Очнувшись, Пул спросил:

— А как же Фостер? Что мы можем сделать для него?

— Уже ничего, — ответил я. — Он умер и, надеюсь, ушел в лучший мир. Теперь мы ничего не сможем сделать для него.

— Но как же быть с его смертью? — вопрошал Пул, его голос практически срывался на крик. — Ведь я повинен в ней.

— Непреднамеренно, — напомнил я ему, глядя в холл. — Когда станет светло, мы похороним его и то, что осталось от аббата, под каменными плитами подвала. Сомневаюсь, что когда-нибудь их там найдут. Сделаем это как можно скорее и уедем… И я надеюсь, что в течение следующих месяцев мы сможем забыть то, что здесь произошло этой ночью.

Пул тут же согласился на мой план. Выбора у него не было. Он знал не хуже меня, что, если мы попытаемся объяснить полиции то, что здесь произошло, нас тут же осудят как лжецов. У нас не было убедительного способа объяснить смерть Фостера, даже если бы мы обладали достаточной силой воли, чтобы смело встретить судебное следствие по преступлению, которого не совершали.

Через несколько часов мы уехали из дома. Я гнал машину прочь из Фенли по направлению к Пиру, а оттуда мы направились к Тавестоку, где я жил. Пул остался в городе и несколько следующих месяцев провел в гостинице. Время от времени мы встречались. Я не то чтобы избегал Пула, просто мы оба поняли, что общество друг друга воскрешает в памяти воспоминания, которые лучше бы забыть. Похоже на то, что случившееся в Фенли так и осталось нашим личным секретом. Улеглась шумиха, вызванная непонятным исчезновением Фостера, но Пул так и не оправился после пережитого испытания. Сомневаюсь, что он хотя бы на мгновение смог забыть о случившемся. Судя по покрасневшим векам и осунувшемуся лицу, его мучили бессонные ночи.

Иногда он жаловался на то, что ему кажется, будто за ним следят. Он утверждал, что ночью перехватывал чьи-то взгляды, кто-то всматривался в его комнату с улицы. Я говорил ему, что виной тому расшатанные нервы и игра воображения, а еще страх перед тем, что кто-нибудь обнаружит два обугленных трупа, похороненные в его доме.

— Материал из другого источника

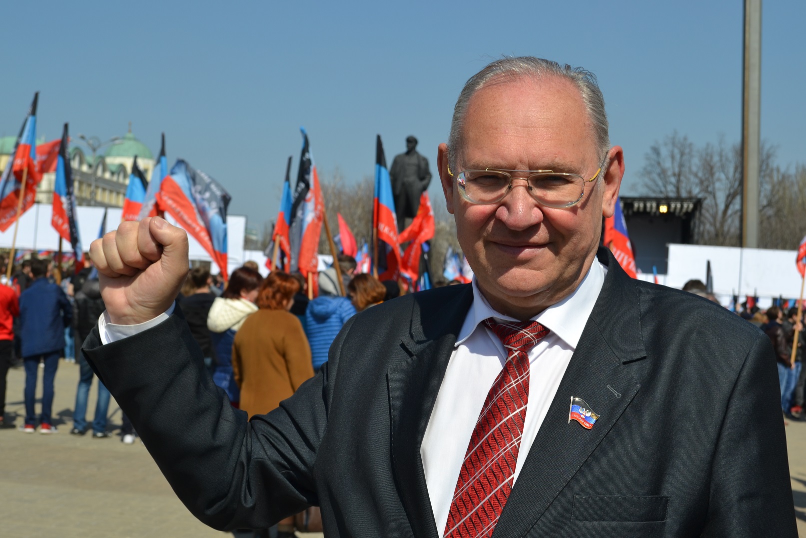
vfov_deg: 25.8
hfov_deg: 37.8
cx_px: 403
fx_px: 1176
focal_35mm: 52
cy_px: 269
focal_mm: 35
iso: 100
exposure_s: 1/320
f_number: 9
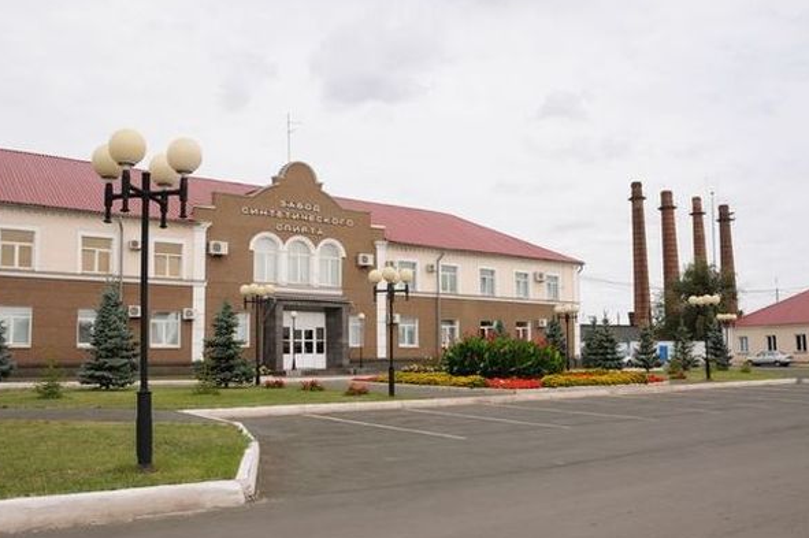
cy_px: 273
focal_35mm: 32
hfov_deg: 58.7
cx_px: 390
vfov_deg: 41.0
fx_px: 718
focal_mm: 20
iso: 200
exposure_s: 1/250
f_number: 11
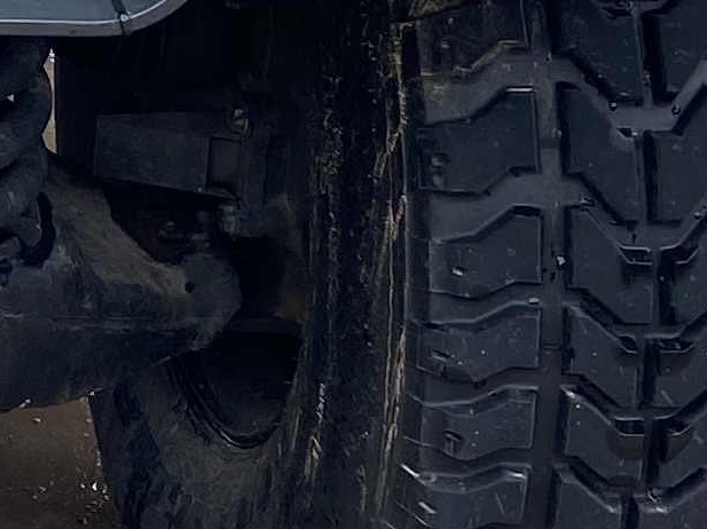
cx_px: -740
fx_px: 3470
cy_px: -348
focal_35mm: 170
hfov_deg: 10.6
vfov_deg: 8.5
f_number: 1.8
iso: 32
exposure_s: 1/308
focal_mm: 4.25
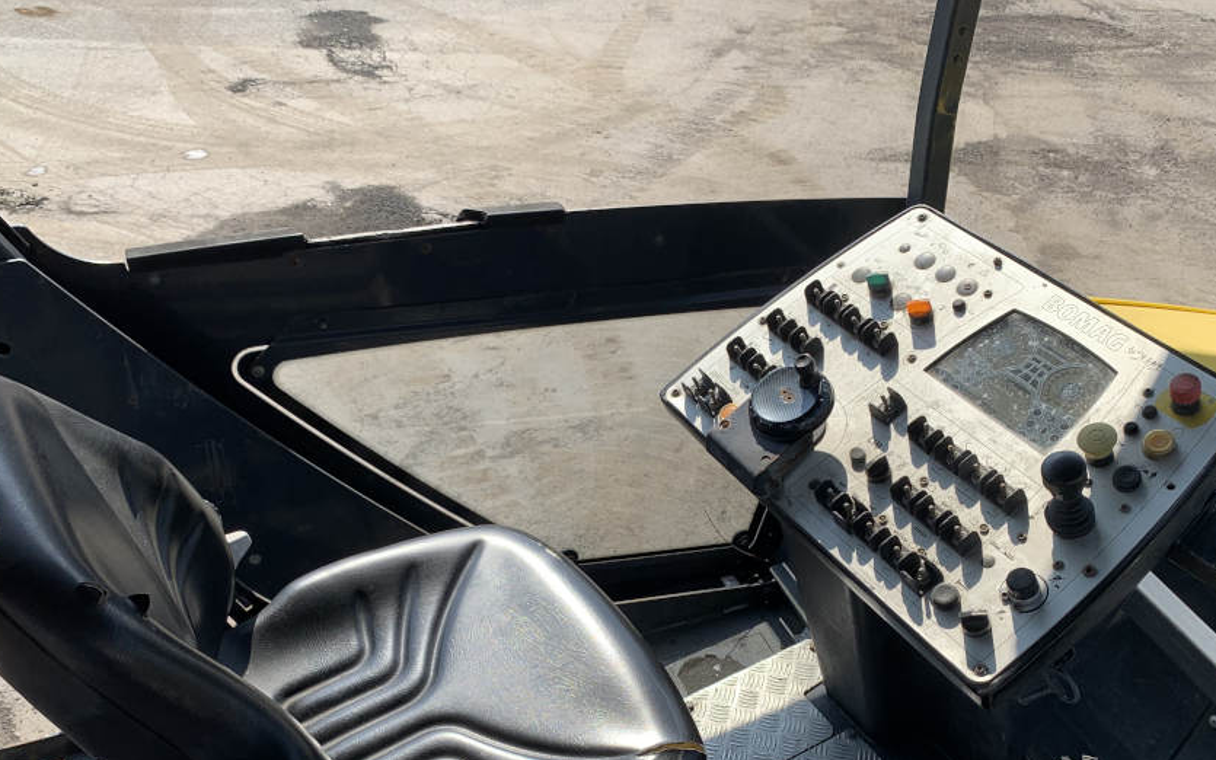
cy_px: 545
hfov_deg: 58.1
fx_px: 1094
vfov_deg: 37.6
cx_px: 650
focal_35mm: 33
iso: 25
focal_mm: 4.25
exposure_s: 1/1718
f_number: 1.8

— Но пока ты являешься владельцем этого дома, никто не может проникнуть внутрь. Значит, никто ничего не узнает, — убеждал я Пула. — Не волнуйся, мы в безопасности. Забудь. Все в прошлом.

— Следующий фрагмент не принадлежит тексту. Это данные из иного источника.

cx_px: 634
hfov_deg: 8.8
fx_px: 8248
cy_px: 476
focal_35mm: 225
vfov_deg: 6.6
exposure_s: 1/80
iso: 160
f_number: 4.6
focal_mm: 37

На протяжении последующих месяцев я надеялся лишь на то, что у Пула не случится психического расстройства и хватит силы воли, чтобы справиться с беспочвенными страхами. В конце концов он уехал из Тавестока. Быть может, я слишком напоминал ему о том, что он хотел забыть. Его отъезд меня не расстроил. Напротив, даже принес облегчение. Порой мы писали друг другу письма. По крайней мере, их я мог отшвырнуть прочь, если содержание меня выводило из душевного равновесия, ибо Пул беспрестанно жаловался, что кто-то следит за его домом даже теперь. Было ясно, что он потихоньку теряет самообладание. Навязчивая идея настолько овладела им, что с наступлением темноты он не мог выходить из дому. "Они подстерегают меня, — как-то раз написал он из нового дома, который купил в Пире. — Выжидают удобного случая, когда я допущу оплошность".